Vor dem Riechtraining erzielten die Teilnehmer in den einzelnen Gruppen durchschnittlich zwischen 23,7 und 26,4 Punkte. Nach dem Training waren es zwischen 25,4 und 28,5 Punkte. Die Verbesserungen waren minimal und nach den Berechnungen von Piccirillo nicht signifikant. Dies ist ein enttäuschendes Ergebnis, der den Auf­wand eines Riechtrainings kaum rechtfertigen würde.

Es gab allerdings in den einzelnen Gruppen Personen, die eine klinisch relevante Verbesserung des UPSIT um 4 Punkte oder mehr erreichten. Im bimodalen Training mit den von den Patienten bevorzugten Düften waren es 18 von 34 Patienten (53 %), im bimodalen Training mit vorgegebenen Düften 15 von 37 Patienten (41 %).
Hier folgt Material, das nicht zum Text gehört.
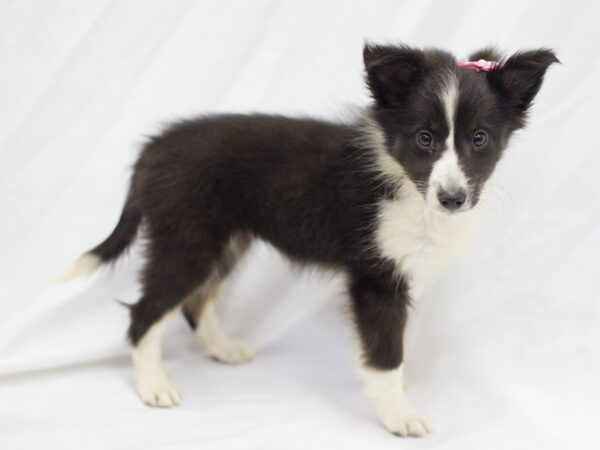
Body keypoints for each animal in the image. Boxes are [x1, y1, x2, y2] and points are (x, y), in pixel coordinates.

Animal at [62, 43, 556, 436]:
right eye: (424, 138)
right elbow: (385, 350)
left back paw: (222, 349)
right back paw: (155, 387)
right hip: (188, 239)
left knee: (194, 302)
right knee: (147, 312)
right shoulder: (376, 278)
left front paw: (397, 392)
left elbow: (392, 347)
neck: (402, 183)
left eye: (480, 139)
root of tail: (154, 147)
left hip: (225, 240)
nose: (452, 199)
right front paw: (398, 413)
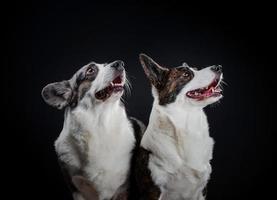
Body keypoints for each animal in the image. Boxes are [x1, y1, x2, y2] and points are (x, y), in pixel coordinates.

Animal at [135, 54, 223, 199]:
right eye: (186, 75)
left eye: (196, 69)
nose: (219, 67)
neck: (186, 125)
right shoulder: (154, 191)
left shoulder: (202, 190)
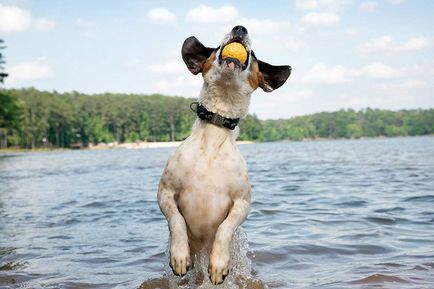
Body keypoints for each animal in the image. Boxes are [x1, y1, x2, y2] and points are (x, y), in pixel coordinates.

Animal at [157, 25, 292, 284]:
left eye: (255, 55)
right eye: (218, 47)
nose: (240, 28)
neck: (215, 131)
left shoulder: (242, 203)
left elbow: (225, 228)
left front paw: (219, 263)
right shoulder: (165, 193)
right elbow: (176, 221)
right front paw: (179, 255)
In der unimodalen Gruppe erzielten 12 von 40 Patienten (30 %) bei Patientenpräferenz und 11 von 38 (29 %) bei vorgegebenen Düften eine relevante Verbesserung des Riechempfindens. In der Kontrollgruppe gingen die Riechstörungen nur bei 5 von 21 Patienten (24 %) zurück.
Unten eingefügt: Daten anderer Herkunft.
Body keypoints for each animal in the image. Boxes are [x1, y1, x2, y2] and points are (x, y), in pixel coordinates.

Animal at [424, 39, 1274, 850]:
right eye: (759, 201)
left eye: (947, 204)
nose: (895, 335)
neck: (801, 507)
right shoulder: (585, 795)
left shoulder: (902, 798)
Auch in der Selbsteinschätzung der Patienten („Clinical Global Impressions Impression-Improvement“) kam es nach der bimodalen Therapie häufiger zu einer Verbesserung als in der Kontrollgruppe (35 % versus 19 %). In einem Fragebogen zur Lebensqualität („Olfactory Dysfunction Outcomes Rating“ ODOR), dessen Ergebnisse von 0 bis 112 Punkte reichen, kam es zu einer Verbesserung um durchschnittlich 11,6 Punkte, die allerdings nicht als klinisch relevant eingestuft wurde.

Die Ergebnisse waren damit nicht eindeutig, und die stark subjektiv geprägten Messinstrumente schließen nach Einschätzung der Editorialistin Carol Yan von der Universität von Kalifornien in San Diego einen Place­boeffekt nicht aus. Angesichts einer fehlenden evidenzbasierten Behandlung könne das Riechtraining einigen Patienten jedoch helfen, die Zeit bis zur Erholung zu überbrücken, die sich nach den bisherigen Erfahrungen bei den meisten Patienten früher oder später einstellt.